● **ページ抜粋**
そんな簿記が今後もビジネスパーソンにとって重要なスキルであり続ける理由や日商簿記検定で身に付く知識・活用ポイントについて、日商簿記検定を主催する日本商工会議所に詳しくお話を伺ってきました。

Q1 そもそも簿記とは何なのか?

「簿記」は企業などの経済活動を記録する仕組みです。業種や規模にかかわらず、世界中の国々の企業などで広く用いられており、「ビジネスにおける世界共通語」とも言われています。 

「簿記」といえば、多くの場合「複式簿記」のことを指します。「複式簿記」の歴史は古く、15世紀にはイタリアで簿記書が出版されていました。もちろん15世紀の当時と21世紀の現代では商業(ビジネス)のあり方はだいぶ異なりますが、1つの経済活動を2つの側面から捉えて記録することや、記録を集計し財産や損益の状況を把握する方法など、「複式簿記」の本質は当時から変わっていません。

Q2 簿記を学ぶ意味とは?

18世紀、蒸気機関の発明にともなう第1次産業革命により、人間の生活・経済活動は大きく変わりました。21世紀に入り、これからはビッグデータ、AIにより社会は様変わりし、人工知能を利用した新しい働き方が今後主流となっていくことが予想されます。
しかし、企業などの経営状況を理解して事業を進めていく責任主体が人間であることに変わりはなく、経済活動を理解する手段である「複式簿記」を学ぶ価値も変わらないと思われます。

インターネットが普及した現代において、知識を習得するために勉強をすることに疑問を感じる人もいるかもしれません。「複式簿記」の学習は、時代とともに古くなる知識を暗記するものではなく、1つの活動を2つの側面で把握するという「考え方」を身に付けるものです。この考え方を身に付けられると、自分の思考の幅を大きく広げることができます。

簿記を学習したことの無い人から、「会計ソフトを利用すれば必要な会計データを集められるのに、なぜ簿記を学ばなければならないのか」と尋ねられることがあります。確かに単純な集計作業は会計ソフトが行います。
しかし、簿記を知らない人にとっては、会計ソフトにより出力されたデータはただの数字の羅列にしか見えません。一方で、簿記の考え方を身に付けている人は、会計データを理解し、そこから企業活動を把握し、投資判断や事業・経営のあり方を考えることができます。

このように、「複式簿記」の考え方を学ぶことは時代の変化にかかわらず、みなさんが生涯にわたり社会で活躍する上で大いに役立つと考えています。

Q3 「日商簿記検定」はどんな検定ですか?

● **目標**
簿記に関する記事にあるQ番号付きの見出しを、番号も含めてすべて挙げてください。 次の一覧は、上の記事とは別の資料です。

[ページから抽出したテキストデータ]
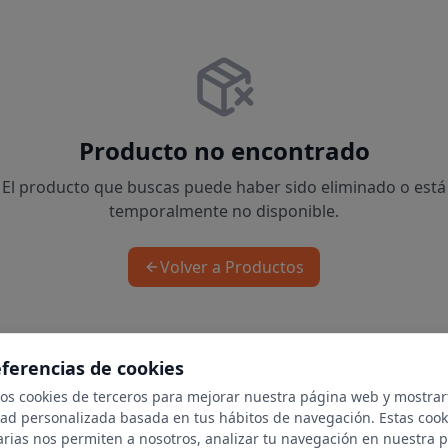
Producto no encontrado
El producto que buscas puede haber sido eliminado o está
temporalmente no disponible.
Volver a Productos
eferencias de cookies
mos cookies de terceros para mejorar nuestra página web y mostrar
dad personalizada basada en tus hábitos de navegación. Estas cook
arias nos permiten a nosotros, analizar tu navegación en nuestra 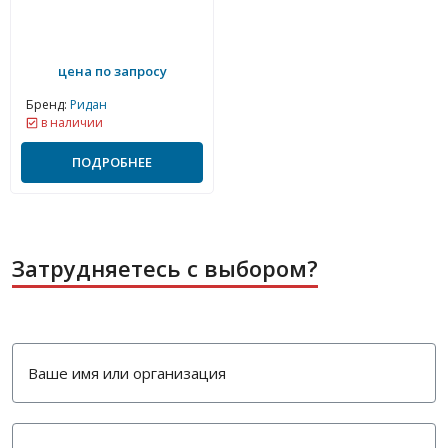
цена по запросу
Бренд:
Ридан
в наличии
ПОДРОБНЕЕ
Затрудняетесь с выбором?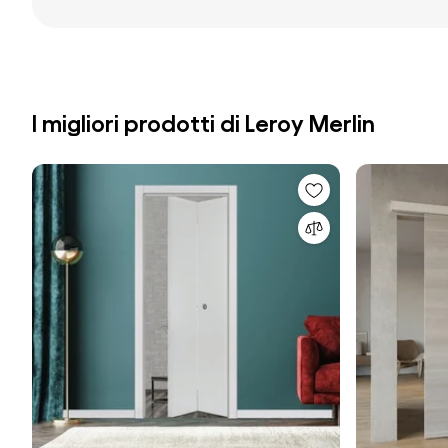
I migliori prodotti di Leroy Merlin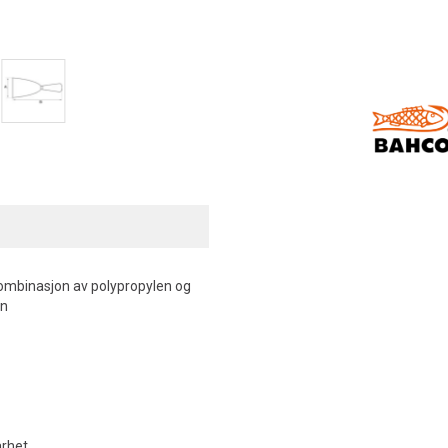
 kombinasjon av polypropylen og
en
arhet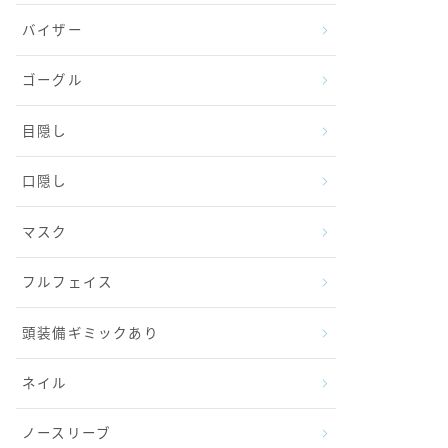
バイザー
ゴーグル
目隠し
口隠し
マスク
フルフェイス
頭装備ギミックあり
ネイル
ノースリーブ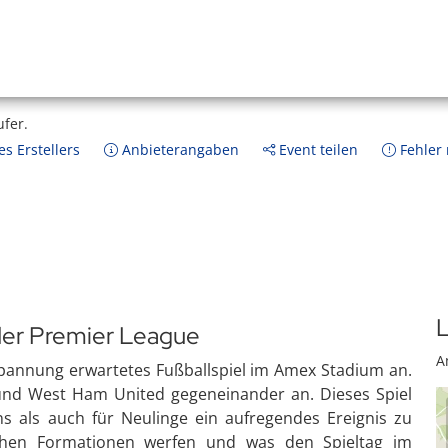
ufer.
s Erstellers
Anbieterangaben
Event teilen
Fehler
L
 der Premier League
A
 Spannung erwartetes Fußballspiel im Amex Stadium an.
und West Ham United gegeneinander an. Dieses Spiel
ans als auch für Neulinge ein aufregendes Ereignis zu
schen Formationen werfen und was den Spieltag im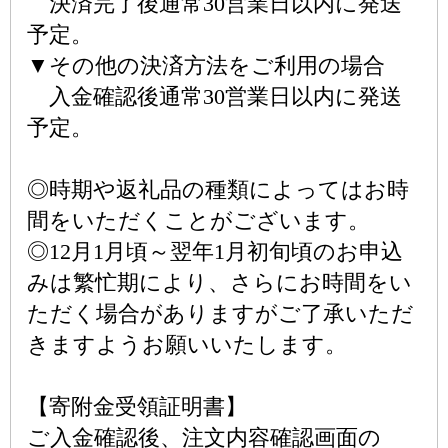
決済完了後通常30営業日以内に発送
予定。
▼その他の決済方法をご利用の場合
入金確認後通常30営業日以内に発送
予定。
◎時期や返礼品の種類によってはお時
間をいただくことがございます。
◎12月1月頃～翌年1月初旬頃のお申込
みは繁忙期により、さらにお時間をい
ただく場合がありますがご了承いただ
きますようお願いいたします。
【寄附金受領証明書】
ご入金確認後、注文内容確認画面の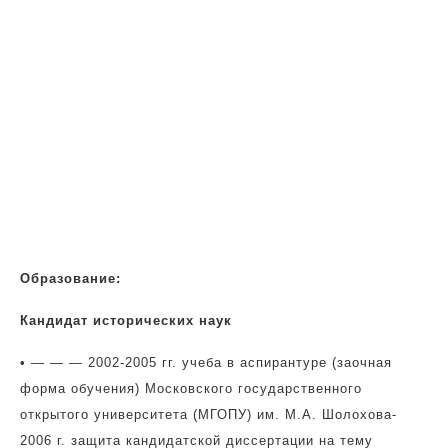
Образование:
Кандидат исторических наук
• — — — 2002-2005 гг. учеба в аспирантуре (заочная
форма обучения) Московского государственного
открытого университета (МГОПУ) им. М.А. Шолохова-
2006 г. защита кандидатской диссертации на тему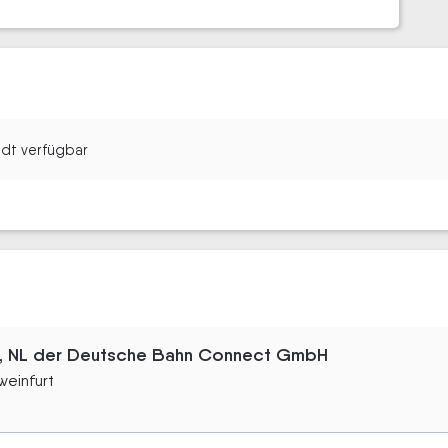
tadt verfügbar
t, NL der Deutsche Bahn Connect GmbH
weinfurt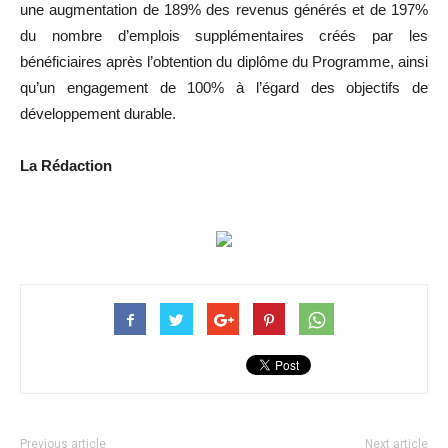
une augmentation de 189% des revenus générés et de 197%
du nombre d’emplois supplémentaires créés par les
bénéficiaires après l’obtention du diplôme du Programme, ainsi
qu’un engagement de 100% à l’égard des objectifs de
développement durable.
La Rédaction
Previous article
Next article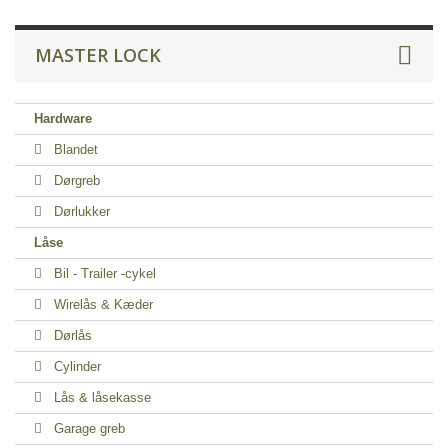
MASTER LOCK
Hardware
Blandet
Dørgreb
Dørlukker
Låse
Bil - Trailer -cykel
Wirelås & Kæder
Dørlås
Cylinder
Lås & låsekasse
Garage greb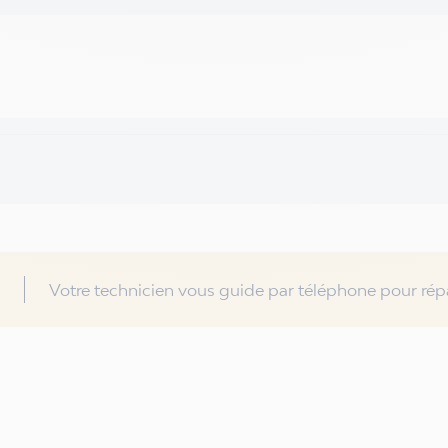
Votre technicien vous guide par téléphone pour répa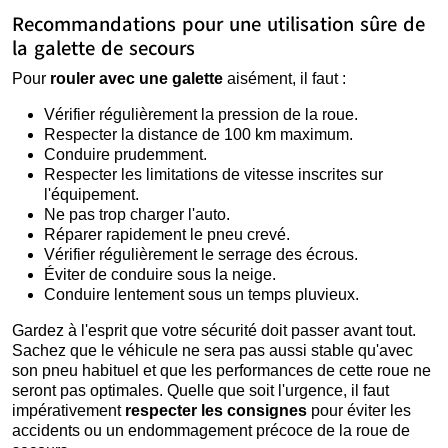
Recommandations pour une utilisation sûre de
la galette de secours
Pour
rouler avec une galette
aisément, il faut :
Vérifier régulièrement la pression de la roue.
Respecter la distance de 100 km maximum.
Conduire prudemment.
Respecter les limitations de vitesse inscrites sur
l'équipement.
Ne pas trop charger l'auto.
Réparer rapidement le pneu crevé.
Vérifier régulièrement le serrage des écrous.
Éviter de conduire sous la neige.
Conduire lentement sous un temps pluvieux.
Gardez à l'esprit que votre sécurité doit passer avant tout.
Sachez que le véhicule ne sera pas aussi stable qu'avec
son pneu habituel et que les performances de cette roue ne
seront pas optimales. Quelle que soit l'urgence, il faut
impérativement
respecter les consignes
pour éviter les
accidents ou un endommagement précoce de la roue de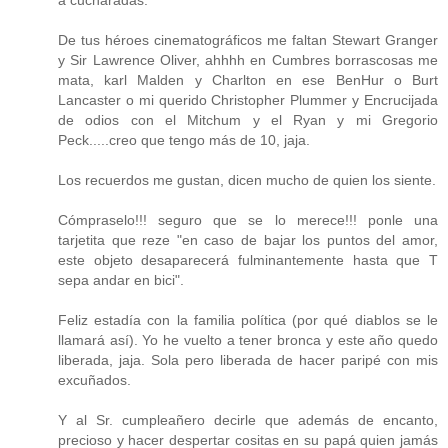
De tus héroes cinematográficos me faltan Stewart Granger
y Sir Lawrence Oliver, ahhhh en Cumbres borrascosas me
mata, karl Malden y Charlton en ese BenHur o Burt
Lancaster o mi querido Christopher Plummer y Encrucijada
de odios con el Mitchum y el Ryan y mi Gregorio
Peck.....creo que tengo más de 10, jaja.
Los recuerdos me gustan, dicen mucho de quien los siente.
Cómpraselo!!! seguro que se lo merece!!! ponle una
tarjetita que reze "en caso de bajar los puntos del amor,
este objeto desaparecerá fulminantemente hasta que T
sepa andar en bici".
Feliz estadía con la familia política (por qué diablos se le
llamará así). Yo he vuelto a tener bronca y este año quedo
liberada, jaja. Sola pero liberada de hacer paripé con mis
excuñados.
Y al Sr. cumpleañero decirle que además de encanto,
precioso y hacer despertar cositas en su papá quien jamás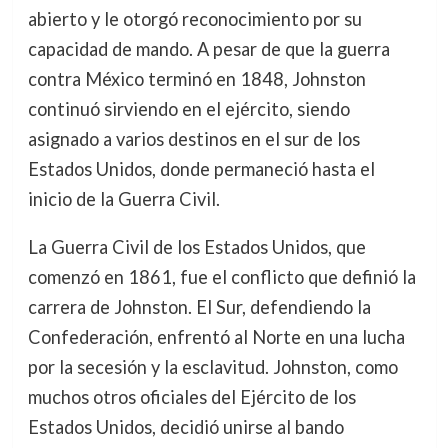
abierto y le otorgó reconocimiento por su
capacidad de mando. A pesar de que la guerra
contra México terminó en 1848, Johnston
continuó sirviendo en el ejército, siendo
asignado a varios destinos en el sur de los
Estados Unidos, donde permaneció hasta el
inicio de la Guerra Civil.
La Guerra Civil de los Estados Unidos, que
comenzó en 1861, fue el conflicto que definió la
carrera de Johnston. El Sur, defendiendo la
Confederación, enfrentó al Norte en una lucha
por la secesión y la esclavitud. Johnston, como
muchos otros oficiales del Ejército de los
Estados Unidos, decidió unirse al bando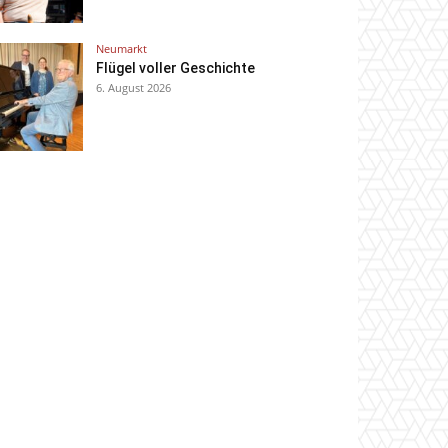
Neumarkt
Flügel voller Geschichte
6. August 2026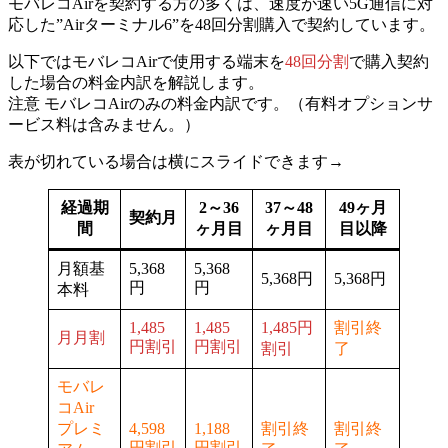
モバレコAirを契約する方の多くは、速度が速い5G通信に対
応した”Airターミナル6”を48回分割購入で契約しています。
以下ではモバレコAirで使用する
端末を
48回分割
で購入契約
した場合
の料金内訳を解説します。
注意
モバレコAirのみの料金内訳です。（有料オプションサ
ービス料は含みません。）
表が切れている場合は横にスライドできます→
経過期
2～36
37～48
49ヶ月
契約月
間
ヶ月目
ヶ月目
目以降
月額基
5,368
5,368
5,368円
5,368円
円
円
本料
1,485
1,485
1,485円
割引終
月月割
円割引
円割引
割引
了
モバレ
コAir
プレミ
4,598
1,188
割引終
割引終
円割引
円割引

● **解答**
Q1 そもそも簿記とは何なのか?
Q2 簿記を学ぶ意味とは?
Q3 「日商簿記検定」はどんな検定ですか?